Aiming for growth in Australia's tropical fruit industry

The Northern Australian Food Futures Conference, held 17-20 May covered durian, jackfruit, rambutan, dragon fruit and longan.

"The key to all our development in the north is that it has to be economic," said NT Farmers CEO Greg Owens. "We can grow just about anything - but what will give a return to our growers? The theme of this conference is how can we do this while maintaining or improving the environment, and working with our regulators.

"We have a market advantage up here with the weather and we have some top-quality produce and we want to make it better. Then it is about delivering that; so, it is that market focus that is critical to that development in the north. Diversification is also something that we strongly look at and we send fruit from Perth to Brisbane and continue to send to southern markets and look overseas. But at the moment, the domestic market takes everything that we can produce."

Mr Owens says there already is "some excitement" surrounding jackfruit in the NT, with plenty of work on improving fruit quality; there is more acceptance across the markets, particularly the use of the fruit as a meat replacement.

"There are increased plantings across the Greater Darwin area, plus the work that the Territory's Department of Industry, Tourism and Trade is doing on selecting some of the better types from growers around the place," Mr Owens said. "Either the seedlings from their types or working on propagating clonals. We are getting to the point where we might be able to base the industry on some really great quality types rather than a variable range of seedlings that gives you all sorts of outcomes in terms of quality and quantity."

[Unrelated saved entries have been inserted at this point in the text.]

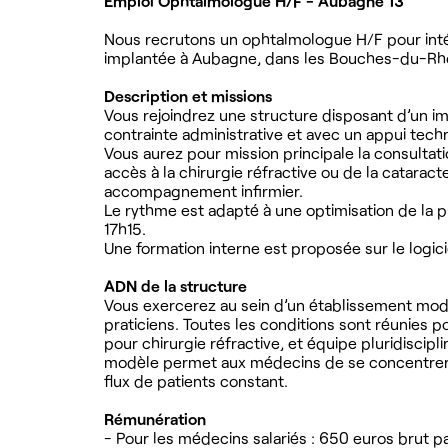
Emploi Ophtalmologue H/F - Aubagne 13
Nous recrutons un ophtalmologue H/F pour intég
implantée à Aubagne, dans les Bouches-du-Rhône,
Description et missions
Vous rejoindrez une structure disposant d’un i
contrainte administrative et avec un appui tec
Vous aurez pour mission principale la consultati
accès à la chirurgie réfractive ou de la cataract
accompagnement infirmier.
Le rythme est adapté à une optimisation de la 
17h15.
Une formation interne est proposée sur le logici
ADN de la structure
Vous exercerez au sein d’un établissement moder
praticiens. Toutes les conditions sont réunies po
pour chirurgie réfractive, et équipe pluridiscip
modèle permet aux médecins de se concentrer e
flux de patients constant.
Rémunération
- Pour les médecins salariés : 650 euros brut par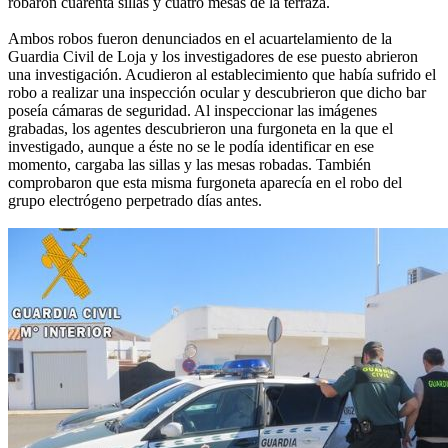
robaron cuarenta sillas y cuatro mesas de la terraza.
Ambos robos fueron denunciados en el acuartelamiento de la
Guardia Civil de Loja y los investigadores de ese puesto abrieron
una investigación. Acudieron al establecimiento que había sufrido el
robo a realizar una inspección ocular y descubrieron que dicho bar
poseía cámaras de seguridad. Al inspeccionar las imágenes
grabadas, los agentes descubrieron una furgoneta en la que el
investigado, aunque a éste no se le podía identificar en ese
momento, cargaba las sillas y las mesas robadas. También
comprobaron que esta misma furgoneta aparecía en el robo del
grupo electrógeno perpetrado días antes.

With rambutans, Mr Owens explained that consumer demand is driving growth for the fruit, particularly in Sydney and Melbourne markets, pointing out that the industry is benefiting from some research around getting good flowering, pollination, and fruit set across the Northern Territory.

"If we can get the flowering and pollinations step right, that has been our limiting factor," he said. "But some work done around better-quality male trees and using native stingless bee pollinators is pointing the way to better orchard management and better productivity across the rambutan sector. But basically, we cannot grow enough to supply those markets."

While the production of dragon fruit is steady in the Northern Territory, there is some expansion across Queensland. Durians are also a stable crop at the moment, and Mr Owens says demand levels are meeting supply.

"It will be up to the growers to find out where they want to put their effort; whether it is into more marketing or product development, or anywhere else," he said. "We don't grow too many longans here in the Territory."